The practice of using the handgun itself as a blunt-force weapon began with the appearance of muzzle loaders in the 15th century. Single-shot weapons that were tedious to reload were used to strike opponents directly in close-quarters combat after their projectile had been expended. It was entirely up to circumstance whether the user had time or chose to reverse the gun in their hand and strike a blow with its handle or merely swung the heavy weapon as a club or baton holding it normally.

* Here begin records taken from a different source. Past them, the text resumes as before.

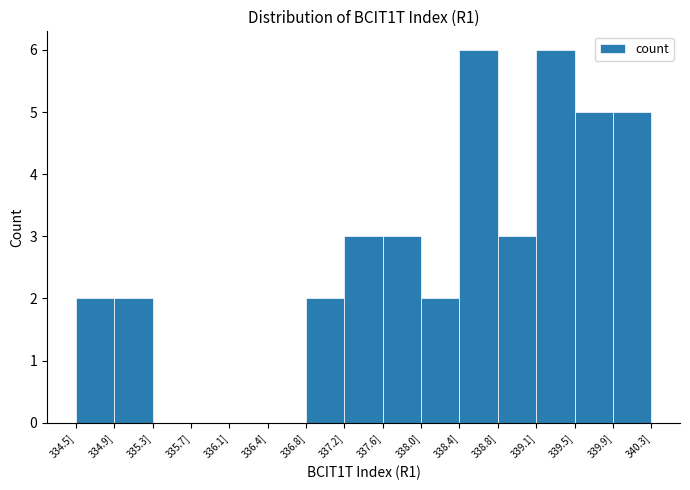

Reading left to right, transcribe this chart: for each bar, give the range it covers on the x-axis and its height. Neither the bar edges nor the heights are printed on the chart, so give them approximately, as read against the axes.

334.50 to 334.90: 2
334.90 to 335.30: 2
335.30 to 335.65: 0
335.65 to 336.05: 0
336.05 to 336.45: 0
336.45 to 336.85: 0
336.85 to 337.20: 2
337.20 to 337.60: 3
337.60 to 338.00: 3
338.00 to 338.35: 2
338.35 to 338.75: 6
338.75 to 339.15: 3
339.15 to 339.55: 6
339.55 to 339.90: 5
339.90 to 340.30: 5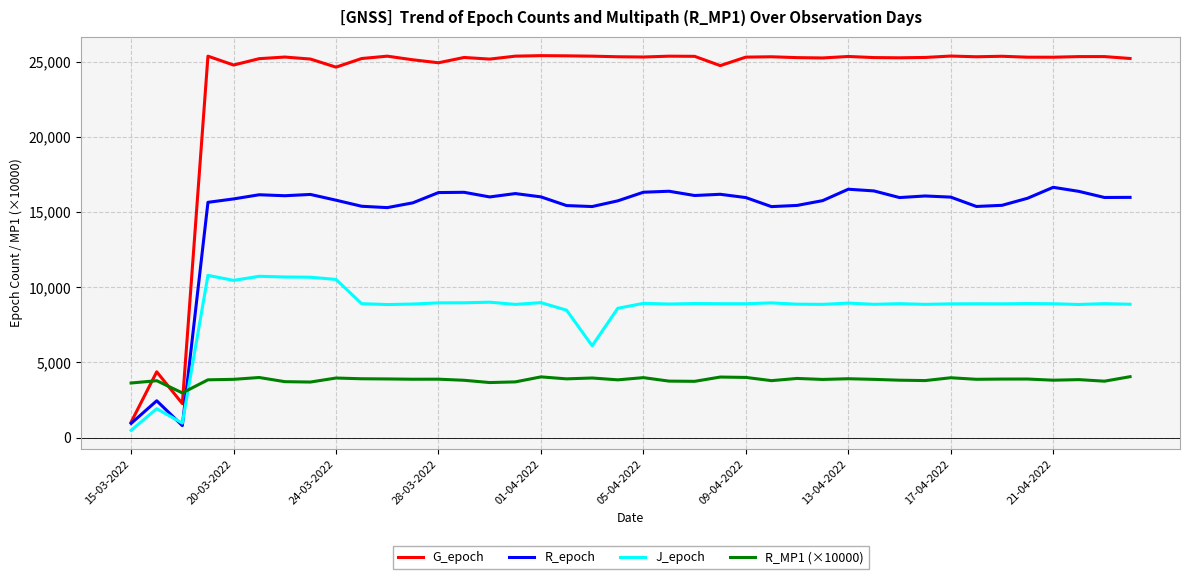

Which series has the largest total across all categories?

G_epoch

There are arguments as to the efficacy of either approach. Author Paul Wellman notes that clubbing an opponent with the butt of a gun held by its barrel, as seen in some Westerns, is problematic. First, the danger of an unintentional discharge could fatally wound the “clubber”. Second, many handguns, specifically early revolvers of the black-powder cap and ball era, were relatively fragile around their cylinders relative to solid single-shot weapons. Finally, rotating a gun so that it can be held by its barrel takes extra time, potentially crucial in a conflict.

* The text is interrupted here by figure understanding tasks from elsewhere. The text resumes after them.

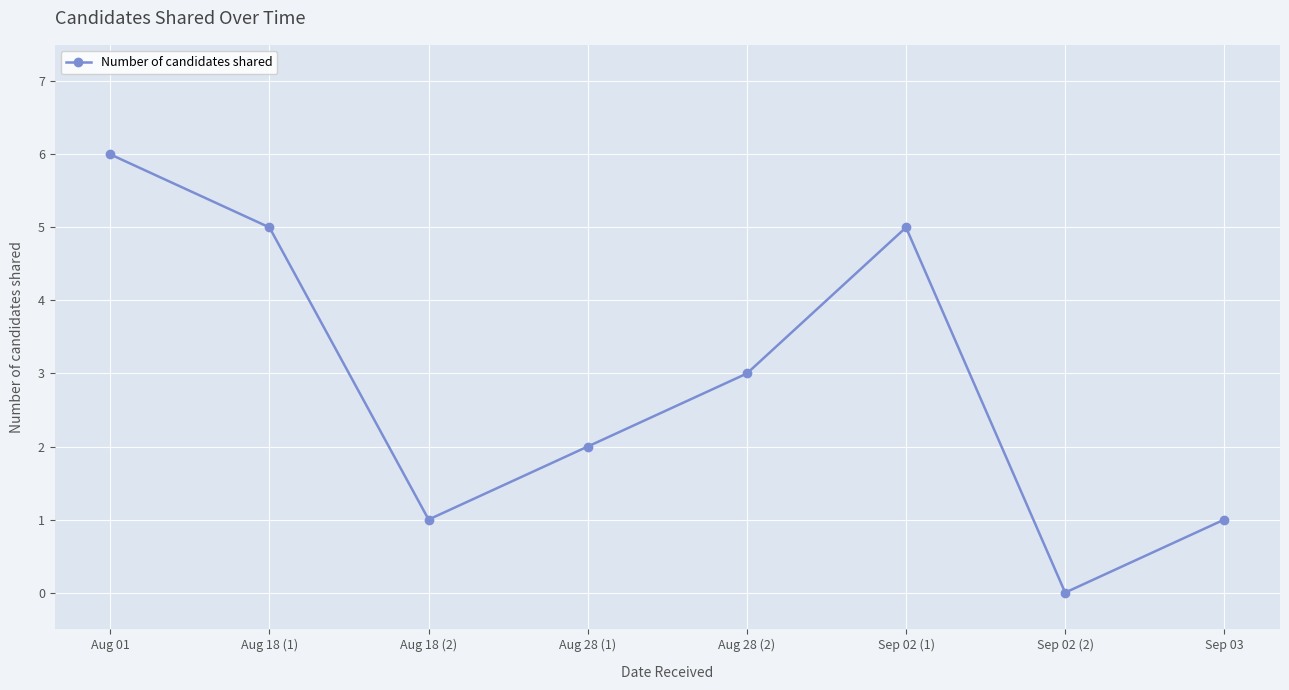

What is the greatest value displayed?

6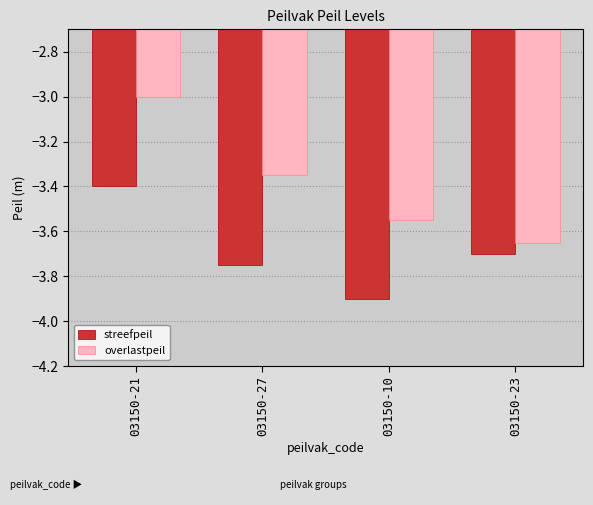

What position from the left is 03150-10?

3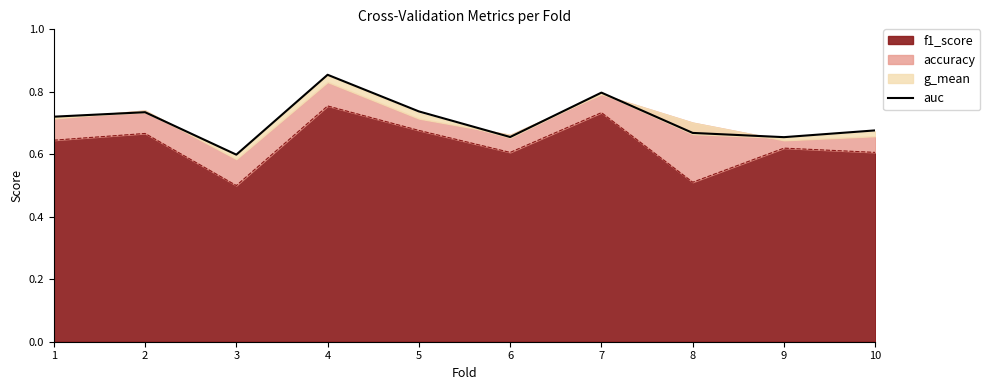

Count the values in the range 0 to 1.

10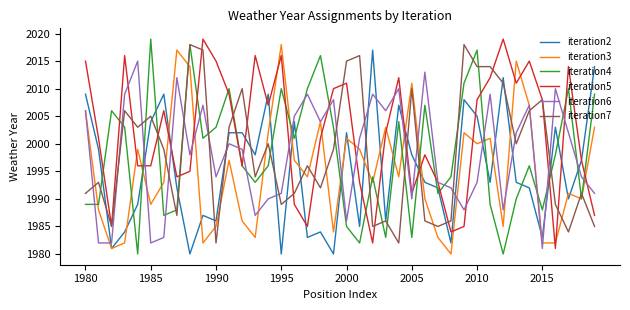

What is the sum of all iteration2 values?

79814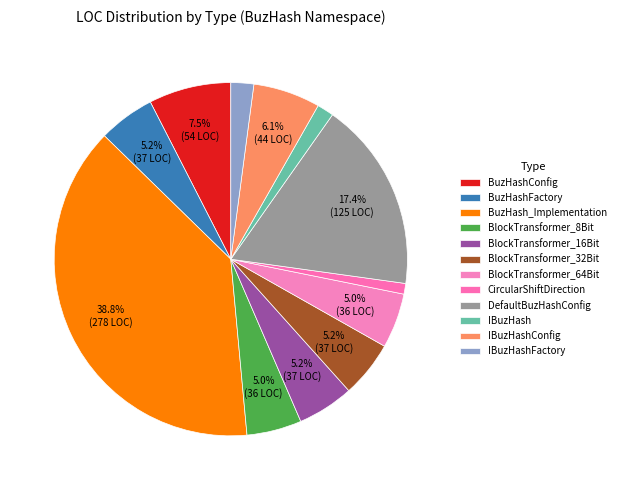

Which slice is the smallest?

CircularShiftDirection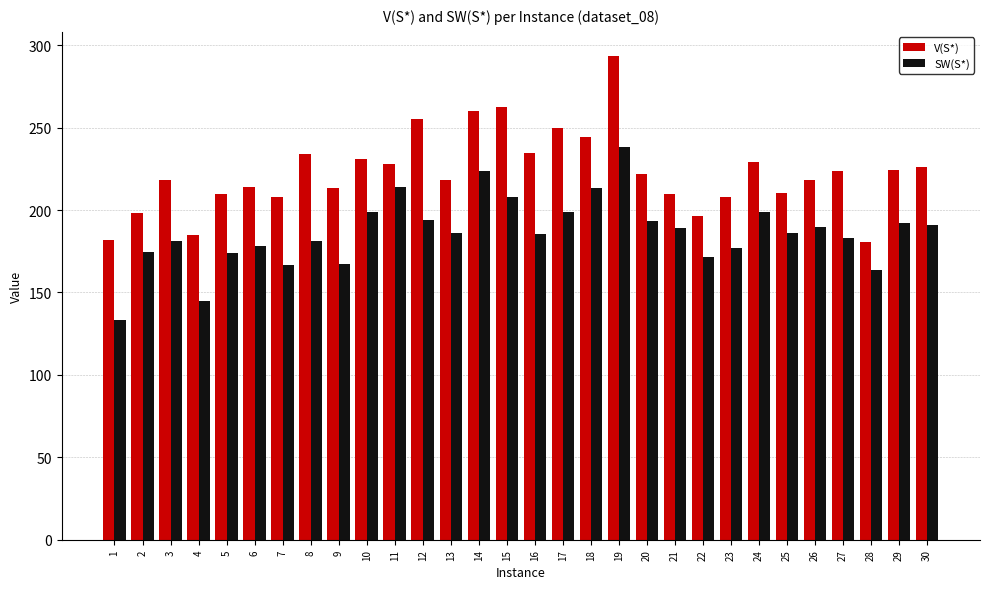

Is the value of V(S*) at 13 greater than the value of SW(S*) at 8?

Yes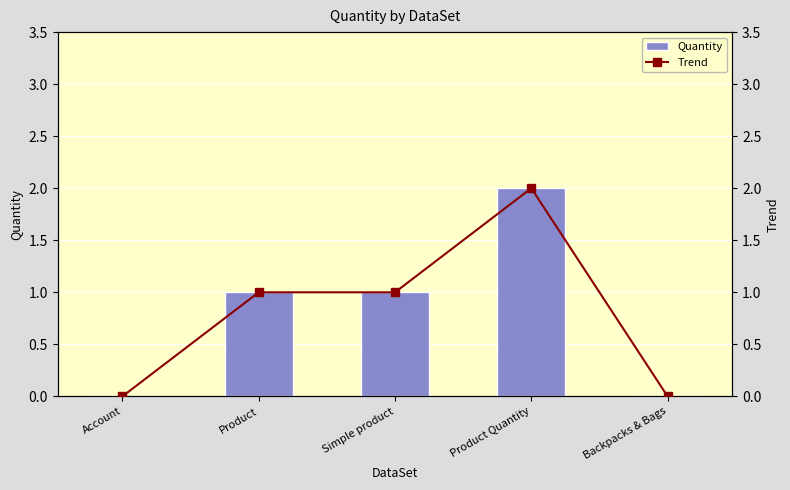

Is the value of Quantity at Simple product greater than the value of Trend at Account?

Yes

To avoid the risk of damage or potential delay, pistol-whipping may be done with the gun held in an ordinary manner, hitting the target with an overhand strike from either the barrel or the flank of the gun above the trigger. It was a fairly common way to incapacitate a man in Western frontier days (assisted by the heavy weight of the handguns of the era), known as “buffaloing”, with the verb form being “to buffalo”.[3][4] This form of pistol-whipping with an 1870s-style revolver was tested on the Spike TV television show Deadliest Warrior.[5] The testers showed that using the long barrel of a weapon such as the Colt 45 in a whipping motion produced enough force to fracture a skull and could potentially kill a man with a single blow.